▶ **Excerpted passage**
----------------------------------------
When customers call a bank, they are pleased to receive perfect, courteous service. When customers bring a car in for service, they don’t want to be told the job will take two extra days because the mechanic will be in class. They want results now.
Business is about productivity, not learning. The learning challenge is to keep employees productive and learning simultaneously. Microlearning can be a critical component of the strategy because it satisfies immediate knowledge needs to enable performance. As technologies advance, microlearning evolves to match the needs and pace of business.
Learning and consumption have several similarities. According to the FDA, the most beneficial eating patterns include eating six small meals through the day when one is truly hungry as opposed to when a clock says it is time to eat. In other words, consume when needed. There is a lot to be said for applying the same strategy to learning as to nutrition. The analogies include:
• Too much consumption at one time can be painful and stressful, and the value can be lost.
• It is often wasteful. Investments of time and expense may not satisfy the true need.
• No one wants to clean up after a big meal. It can be messy and exhausting to redo learning and restore order.
----------------------------------------
▶ **Provided records**
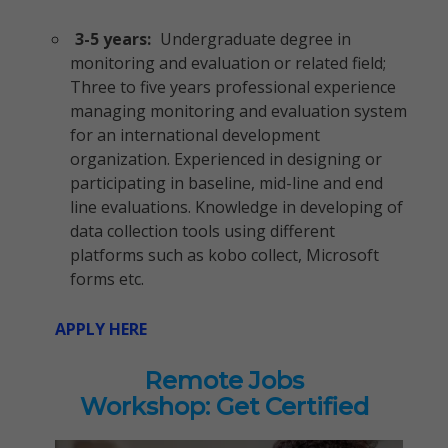
3-5 years:
Undergraduate degree in
monitoring and evaluation or related field;
Three to five years professional experience
managing monitoring and evaluation system
for an international development
organization. Experienced in designing or
participating in baseline, mid-line and end
line evaluations. Knowledge in developing of
data collection tools using different
platforms such as kobo collect, Microsoft
forms etc.
APPLY HERE
Remote Jobs
Workshop: Get Certified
----------------------------------------
▶ **What to work on**
(a) In the passage on microlearning, what does the FDA say is one of the most beneficial eating patterns?
(b) Write a continuation of the passage on microlearning, picking up after its final bullet point.
The records have no connection to the passage on microlearning.

▶ **Answers for this exercise**
(a) Eating six small meals through the day when one is truly hungry, rather than when a clock says it is time to eat.

(b)
Microlearning strategies facilitate knowledge acquisition, employee learning and performance support, when and where needed. It is just enough and always available should learners need to partake more as demanded. However, it is just as important to enable employees to learn where they are and to have learning be integrated tightly into their work.
Sometimes this may involve a smartphone, tablet or presentations though an online, corporate intranet. Eventually e-learning may be accessed in a manufacturing plant or hospital by scanning a QR code and reading resulting content on a handheld device. Consider current standby microlearning examples such as instant messaging, blogging and even the telephone and water cooler. These are now ubiquitous in the workplace. The expertise needed to be tapped belongs to top performers, and their knowledge transfer is not specific to a certain delivery mode.
Since micro is a relative term, let’s give it some bounds in reference to what has been common in the learning industry for years. A five-day instructor-led course would not be considered microlearning, nor would an eight-hour e-learning course. However, each lesson and its assets could be made available for easy reference when demands for performance arise. Recall that first reference to a phone call to the bank. Perhaps the bank representative is referring to information from the latest course about the new mortgage program restrictions to satisfy a customer’s call.
The learning may occur during the call to satisfy the customer and the employee aspiring to deliver excellent service.
Consider that service in a mobile environment. Now that the housing market is picking up in parts of the country, home shows and conventions are experiencing a comeback. Banks and mortgage companies may be onsite to assist with financing. They must be untethered and ready to support buyers. Perhaps they are equipped with a state-of-the-art tablet with a high-speed network connection. The same scenario can be replayed face-to-face.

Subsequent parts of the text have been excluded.